## Exercise text:
-- Opening Marker --

Black Panther, The American Dream, and Finding Success

So I saw Black Panther a few weeks ago. I hope you, your friends, your kids, and your people already went to see it at least twice because after this sentence, I have nothing but spoilers for you. After my first time seeing the film, (and I won’t tell you how many times I went because that’s my business) I kept thinking about the perspective of the story’s antagonist, Erik Killmonger. On my Facebook feed, I’ve seen at least three different debates erupt over supporting Killmonger’s method of liberation and whether he’s the villain or the hero and if his methods made sense or ultimately were the reason why he failed.

Black Panther offers a way to talk about possibilities and process. We always say there is no one-way to succeed. We say it at CORE all the time (I hope you’re already aware, but our motto is “Success Happens!”) but what we don’t always talk about is how success happens.

-- Closing Marker --

## Source material:
-- Opening Marker --

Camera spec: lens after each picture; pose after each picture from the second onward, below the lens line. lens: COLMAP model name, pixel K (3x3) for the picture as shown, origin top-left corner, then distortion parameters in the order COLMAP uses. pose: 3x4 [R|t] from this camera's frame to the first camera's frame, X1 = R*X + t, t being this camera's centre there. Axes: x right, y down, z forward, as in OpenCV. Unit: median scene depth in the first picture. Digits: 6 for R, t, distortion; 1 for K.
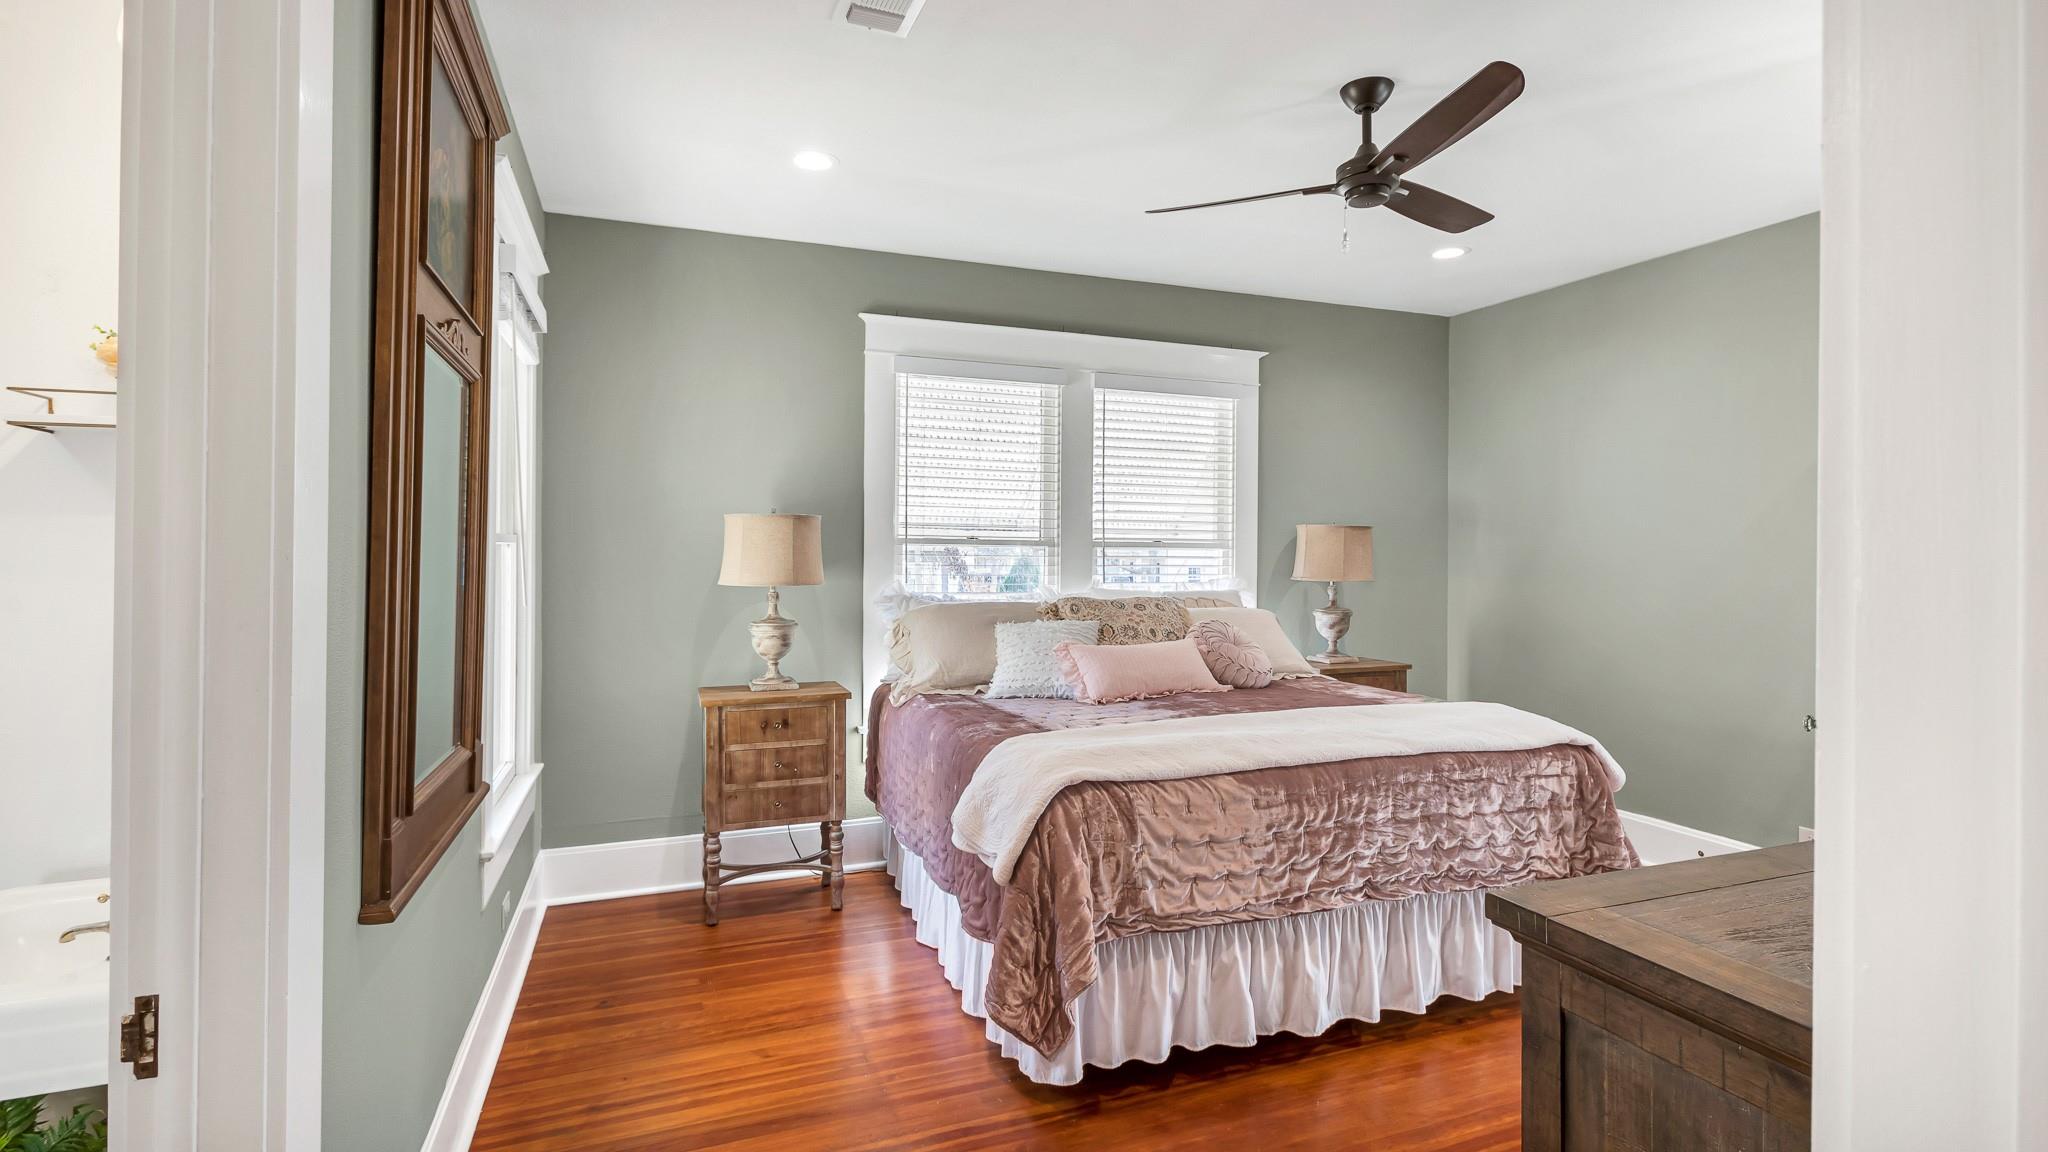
lens RADIAL K [[956.2, 0, 1030.0], [0, 956.2, 558.5], [0, 0, 1]] dist [0.003793, 0.002086]
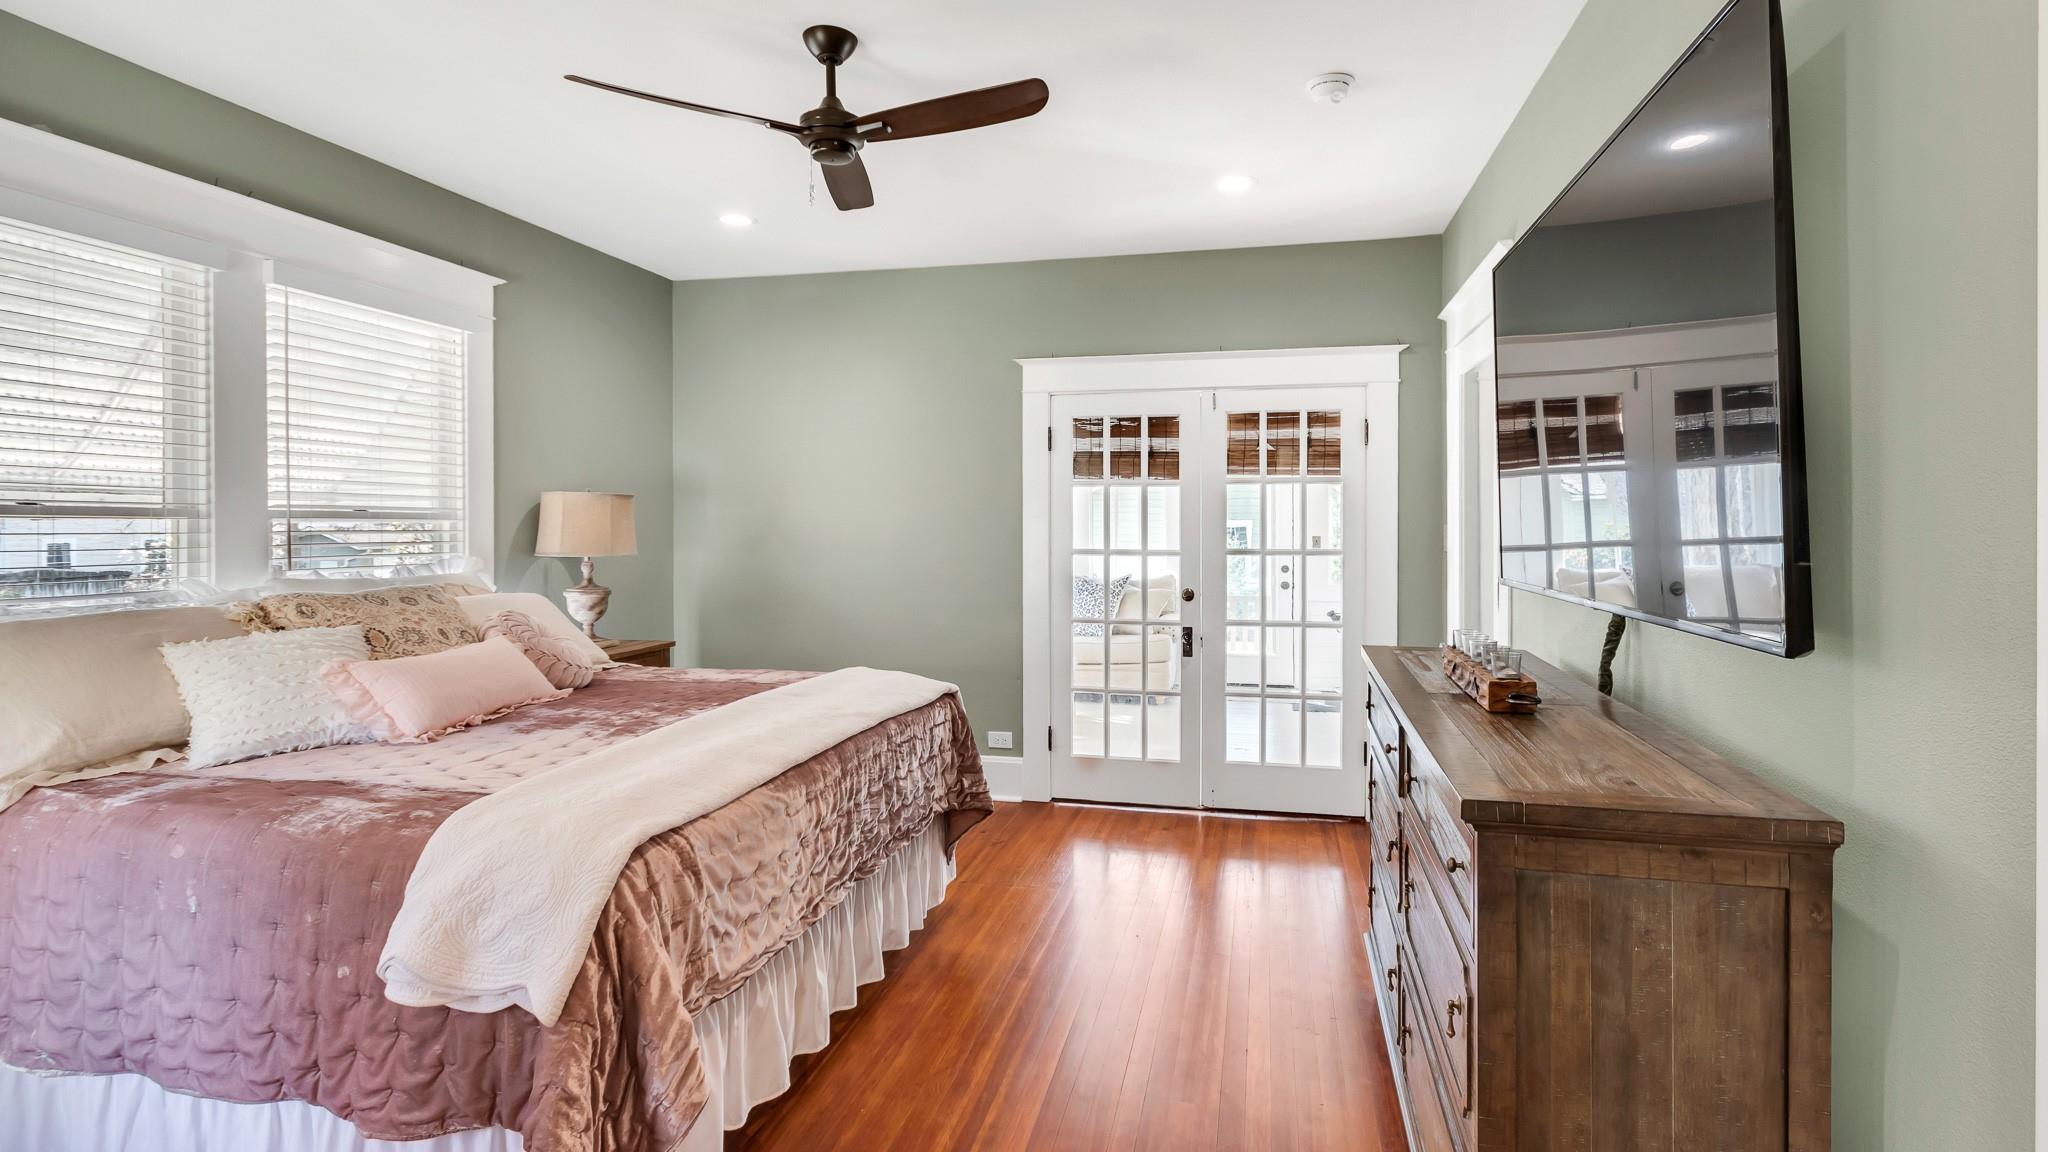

-- Closing Marker --

## Task item:
Please translate this sentence from the Black Panther essay into Spanish: "Black Panther offers a way to talk about possibilities and process."

## Exercise result:
Black Panther ofrece una manera de hablar sobre las posibilidades y el proceso.